Records for processing =

•••••

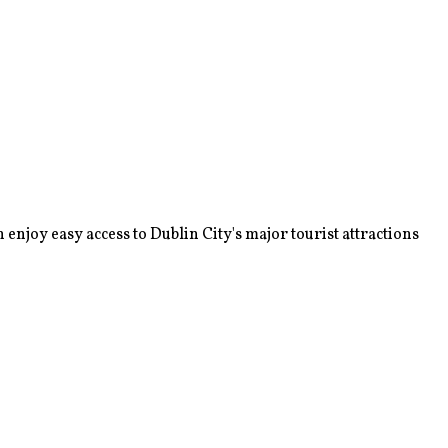
enjoy easy access to Dublin City's major tourist attractions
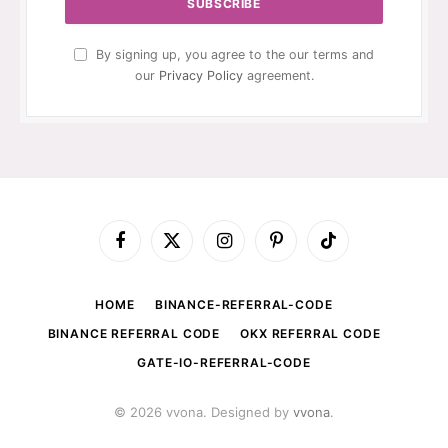
By signing up, you agree to the our terms and
our
Privacy Policy
agreement.
Facebook
X
Instagram
Pinterest
TikTok
(Twitter)
HOME
BINANCE-REFERRAL-CODE
BINANCE REFERRAL CODE
OKX REFERRAL CODE
GATE-IO-REFERRAL-CODE
© 2026 vvona. Designed by
vvona
.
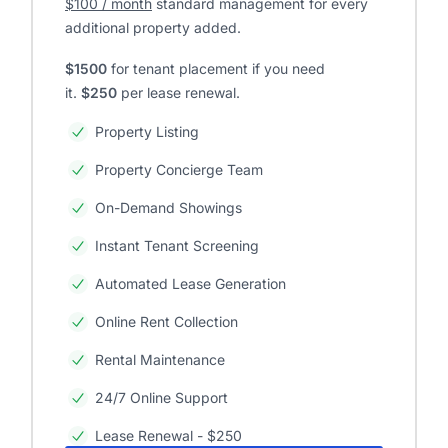
$100 / month
standard management for every
additional property added.
$1500
for tenant placement if you need
it.
$250
per lease renewal.
Property Listing
Property Concierge Team
On-Demand Showings
Instant Tenant Screening
Automated Lease Generation
Online Rent Collection
Rental Maintenance
24/7 Online Support
Lease Renewal - $250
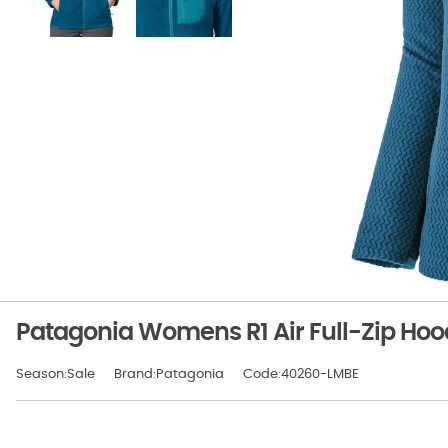
Patagonia Womens R1 Air Full-Zip Hoo
Season:Sale
Brand:Patagonia
Code:40260-LMBE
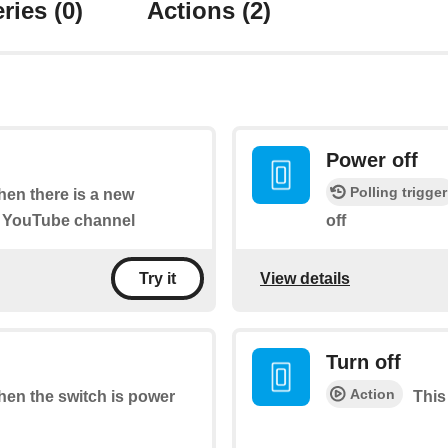
ries
(0)
Actions
(2)
Power off
Polling trigger
when there is a new
" YouTube channel
off
View details
Try it
Turn off
Action
when the switch is power
This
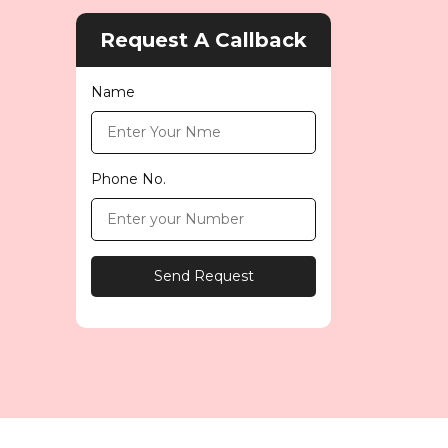
Request A Callback
Name
Phone No.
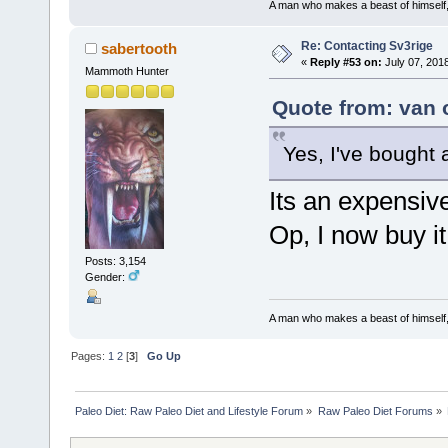
A man who makes a beast of himself, 
Re: Contacting Sv3rige
sabertooth
«
Reply #53 on:
July 07, 2018
Mammoth Hunter
Quote from: van 
Yes, I've bought 
Its an expensive
Op, I now buy i
Posts: 3,154
Gender:
A man who makes a beast of himself, 
Pages:
1
2
[
3
]
Go Up
Paleo Diet: Raw Paleo Diet and Lifestyle Forum
»
Raw Paleo Diet Forums
»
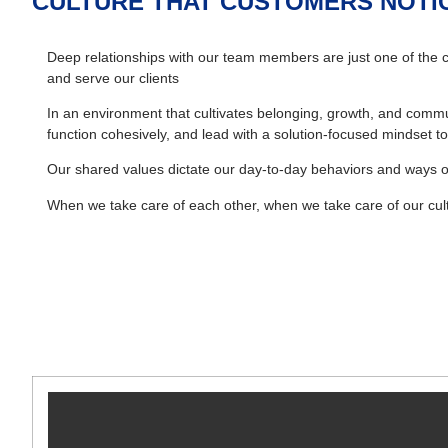
CULTURE THAT CUSTOMERS NOTI
Deep relationships with our team members are just one of the c
and serve our clients
In an environment that cultivates belonging, growth, and commun
function cohesively, and lead with a solution-focused mindset
Our shared values dictate our day-to-day behaviors and ways o
When we take care of each other, when we take care of our cult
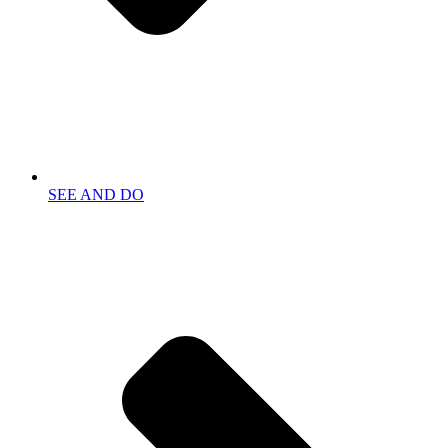
SEE AND DO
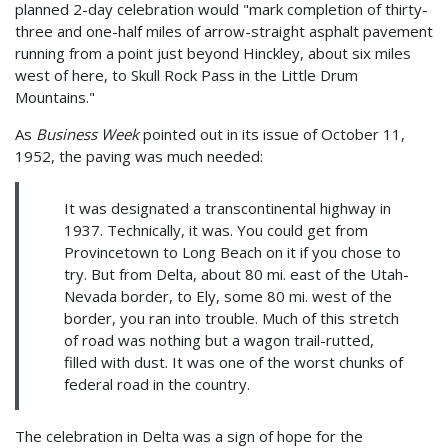
planned 2-day celebration would "mark completion of thirty-
three and one-half miles of arrow-straight asphalt pavement
running from a point just beyond Hinckley, about six miles
west of here, to Skull Rock Pass in the Little Drum
Mountains."
As
Business Week
pointed out in its issue of October 11,
1952, the paving was much needed:
It was designated a transcontinental highway in
1937. Technically, it was. You could get from
Provincetown to Long Beach on it if you chose to
try. But from Delta, about 80 mi. east of the Utah-
Nevada border, to Ely, some 80 mi. west of the
border, you ran into trouble. Much of this stretch
of road was nothing but a wagon trail-rutted,
filled with dust. It was one of the worst chunks of
federal road in the country.
The celebration in Delta was a sign of hope for the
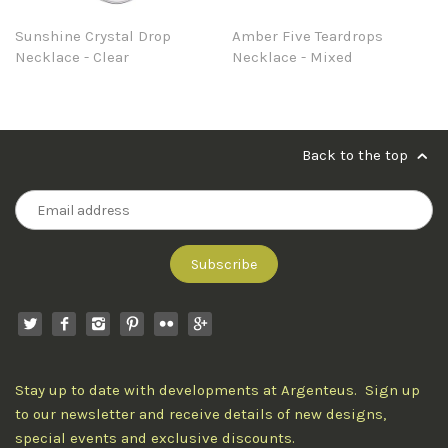
Sunshine Crystal Drop
Amber Five Teardrops
Necklace - Clear
Necklace - Mixed
Back to the top
Stay up to date with developments at Argenteus. Sign up
to our newsletter and receive details of new designs,
special events and exclusive discounts.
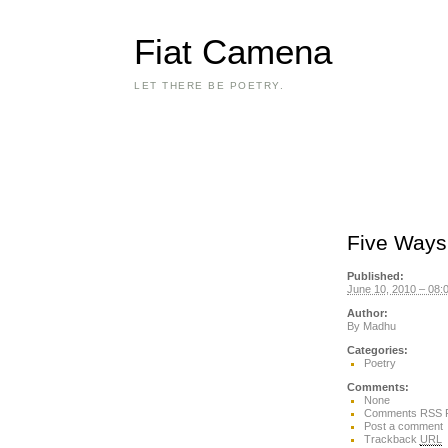
Fiat Camena
LET THERE BE POETRY.
Five Ways 
Published:
June 10, 2010 – 08:
Author:
By
Madhu
Categories:
Poetry
Comments:
None
Comments RSS 
Post a comment
Trackback
URL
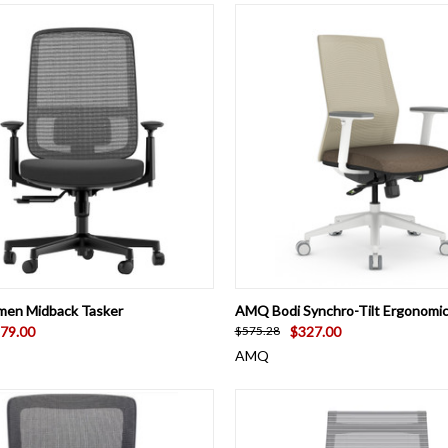
 VIEW
ADD TO CART
QUICK VIEW
VIEW 
men Midback Tasker
AMQ Bodi Synchro-Tilt Ergonomic
79.00
$327.00
$575.28
AMQ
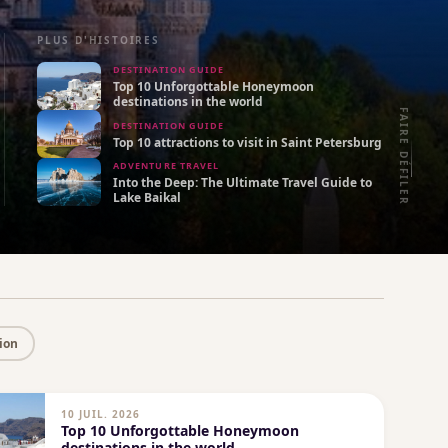
PLUS D'HISTOIRES
DESTINATION GUIDE
Top 10 Unforgottable Honeymoon
destinations in the world
FAIRE DÉFILER
DESTINATION GUIDE
Top 10 attractions to visit in Saint Petersburg
ADVENTURE TRAVEL
Into the Deep: The Ultimate Travel Guide to
Lake Baikal
ion
10 JUIL. 2026
Top 10 Unforgottable Honeymoon
destinations in the world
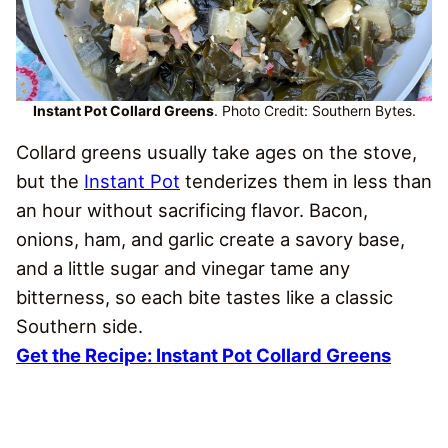
Instant Pot Collard Greens
. Photo Credit: Southern Bytes.
Collard greens usually take ages on the stove,
but the
Instant Pot
tenderizes them in less than
an hour without sacrificing flavor. Bacon,
onions, ham, and garlic create a savory base,
and a little sugar and vinegar tame any
bitterness, so each bite tastes like a classic
Southern side.
Get the Recipe: Instant Pot Collard Greens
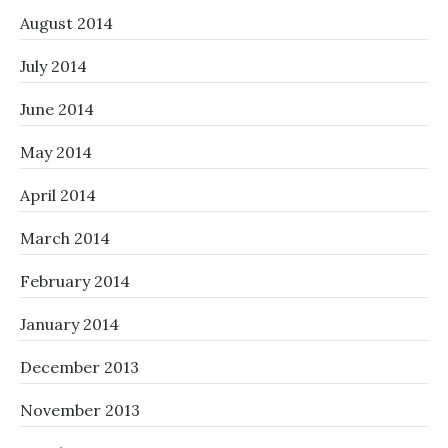
August 2014
July 2014
June 2014
May 2014
April 2014
March 2014
February 2014
January 2014
December 2013
November 2013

•••••

Aim of the task =
Using the data above, retype exactly and only the lines from the one containing "and serve our clients" up to and including the one containing "Sunshine Crystal Drop", with no pictures carried over.

Completed task =
and serve our clients
In an environment that cultivates belonging, growth, and commun
function cohesively, and lead with a solution-focused mindset
Our shared values dictate our day-to-day behaviors and ways o
When we take care of each other, when we take care of our cult
SEE AND DO
planned 2-day celebration would "mark completion of thirty-
three and one-half miles of arrow-straight asphalt pavement
running from a point just beyond Hinckley, about six miles
west of here, to Skull Rock Pass in the Little Drum
Mountains."
As
Business Week
pointed out in its issue of October 11,
1952, the paving was much needed:
It was designated a transcontinental highway in
1937. Technically, it was. You could get from
Provincetown to Long Beach on it if you chose to
try. But from Delta, about 80 mi. east of the Utah-
Nevada border, to Ely, some 80 mi. west of the
border, you ran into trouble. Much of this stretch
of road was nothing but a wagon trail-rutted,
filled with dust. It was one of the worst chunks of
federal road in the country.
The celebration in Delta was a sign of hope for the
Sunshine Crystal Drop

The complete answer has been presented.